Today, a new documentary entitled Fed Up premieres in 19 cities. Different from other films that detail the problems that plague our food system, Fed Up focuses on a single entity that is responsible for widespread health impacts in the United States: sugar.
The film makes the case that the prevalence of sugar in our diets—whether we know it or not—is having detrimental impacts to Americans’ health. Obesity, diabetes, cardiovascular disease, and hypertension have all been linked to the consumption of sugar, no matter whether it comes from cane, beets, or corn. As the film details through captivating but heart-wrenching stories of teens struggling to maintain a healthy weight, many Americans are unknowingly or unavoidably consuming far more sugar than health experts recommend. But this sugar overconsumption is no accident.
Indeed, a Union of Concerned Scientists report released this week, Sugar-Coating Science, details how food and beverage producers have used advertising, marketing, and public relations strategies to deceive the public from understanding the harms of their sugary products. My colleague Deborah outlined the report’s main findings in a previous post. Companies are investing millions of dollars to promote their sugary products (even while they donate small fractions to good causes). Their marketing dollars go towards distracting citizens from the added sugar in their products through promotion of other healthy claims, such as protein, whole grains, or fiber content.
The Grocery Manufacturers Association and Facts Up Front
It should be no surprise that the food industry is using these same tactics to push back against this film. Today the Grocery Manufacturers Association (GMA) issued a public statement on the film that emphasized the importance of consumer choice. One line of the statement read (underline is my emphasis):
“Whether it is new packaging or new ways to prepare our products, or introducing low sodium, low fat and organic foods, we are constantly working to provide the products that empower all consumers to make the choices that are right for them and their families”
But this is precisely the problem. Misleading and inaccurate advertising means that citizens are often deceived about the healthfulness of the products they purchase and this impairs their ability to make an informed choice.
On the latter point, the GMA statement and other industry messaging has stressed the Facts Up Front labels, an initiative of GMA by which companies voluntarily disclose nutrition information on the front and top of food packaging. This isn’t inherently a bad thing, but the challenge with such voluntary moves is that it allows companies—whose interest is selling more product—to choose what information is on the label and how it is displayed. Thus, companies can feature positive nutritional facts and downplay foods’ negative attributes, misleading citizens. Research has shown that companies can also mislead by how the information is displayed, with green labels suggesting products are healthier.
Such voluntary moves by industry are often intended to evade the need for stronger labeling recommendations from the FDA. Currently, the FDA is considering nutrition label changes. One proposed change is adding a line on the label for added sugars. Such a label would enable citizens to distinguish between naturally present sugars (such as those in fruit) to those that have been added to food by the producer.
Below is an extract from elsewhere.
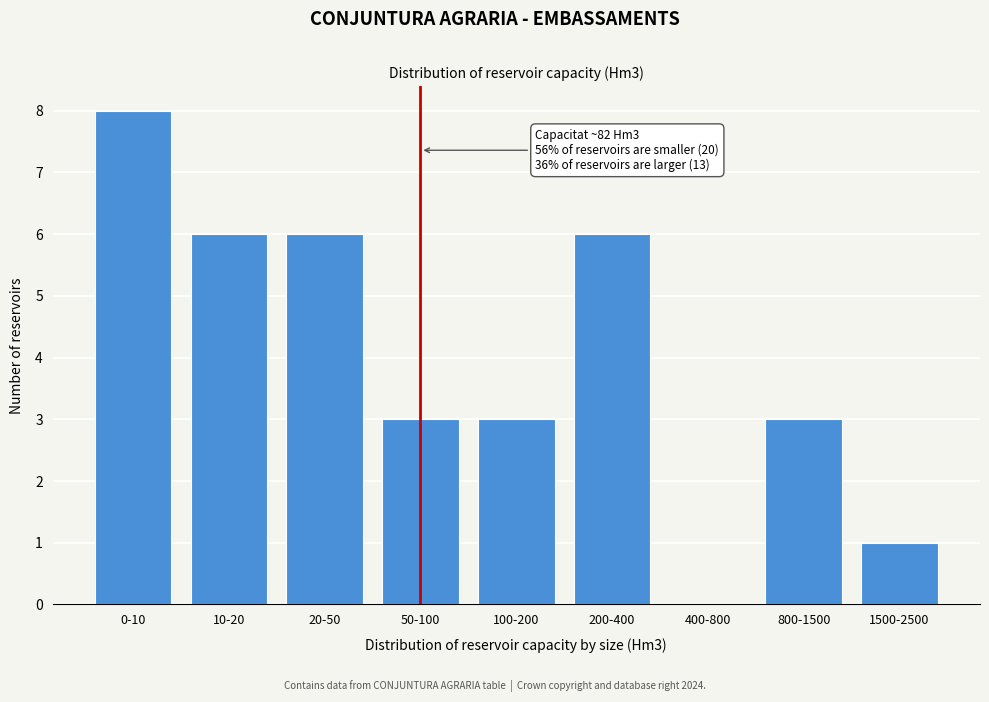

Reading left to right, extract all data points from this chart.

0-10=8	10-20=6	20-50=6	50-100=3	100-200=3	200-400=6	400-800=0	800-1500=3	1500-2500=1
Yogurt, salad dressing, and barbeque sauce for example, often have added sugars. Despite some opposition, an added sugar label would empower citizens with more information about the nutritional value of their foods and is a good step toward a healthier food system.
Science, Democracy, and Healthy Food Policy
Many of the points discussed in the film were reinforced this week at a forum organized by UCS’ Center for Science and Democracy and its Food and Environment program and held at the University of Minnesota. The forum, Science, Democracy, and a Healthy Food Policy, brought together diverse voices in the food and public health arenas—from local food community organizers and food justice advocates to clinical physicians and government officials.
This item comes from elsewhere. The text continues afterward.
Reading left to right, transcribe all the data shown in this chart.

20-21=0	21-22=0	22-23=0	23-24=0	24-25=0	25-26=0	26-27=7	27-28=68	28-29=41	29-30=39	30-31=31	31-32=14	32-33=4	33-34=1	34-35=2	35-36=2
Over two days, the forum participants and the public had wide ranging discussions. They identified the main barriers to a healthy food system and focused on solutions: What can be done—on the ground in communities, at the federal policy level, and everywhere in between—to overcome those barriers and move us towards a healthier food system? How can we ensure that scientific evidence about health, economics, and environmental impacts informs our policies around food? And how can we ensure that all affected communities, groups, and individuals have a seat at the table and are involved in the decision-making processes around food?
The answers to these questions were discussed and debated. Opinions were voiced, connections were made, and ideas were spread. In the end, there was no consensus on the solutions to these big challenges, and it is likely that there shouldn’t be. These big challenges will require varied solutions that address the problems from different angles and with different interests in mind. In the absence of federal initiative on food issues, many communities have taken matters in their own hands to strengthen their ability to access healthy and affordable food options. The Minnesota Food Charter and the Los Angeles Food Policy Council are just two examples of initiatives that promote democratic and evidence-based policy making to bring fresh and affordable food to communities.
Many levers will need to be pulled to bring us towards a healthier food system. But as one UCS Science and Democracy Forum participant noted, our hope is that this event has brought us one step closer.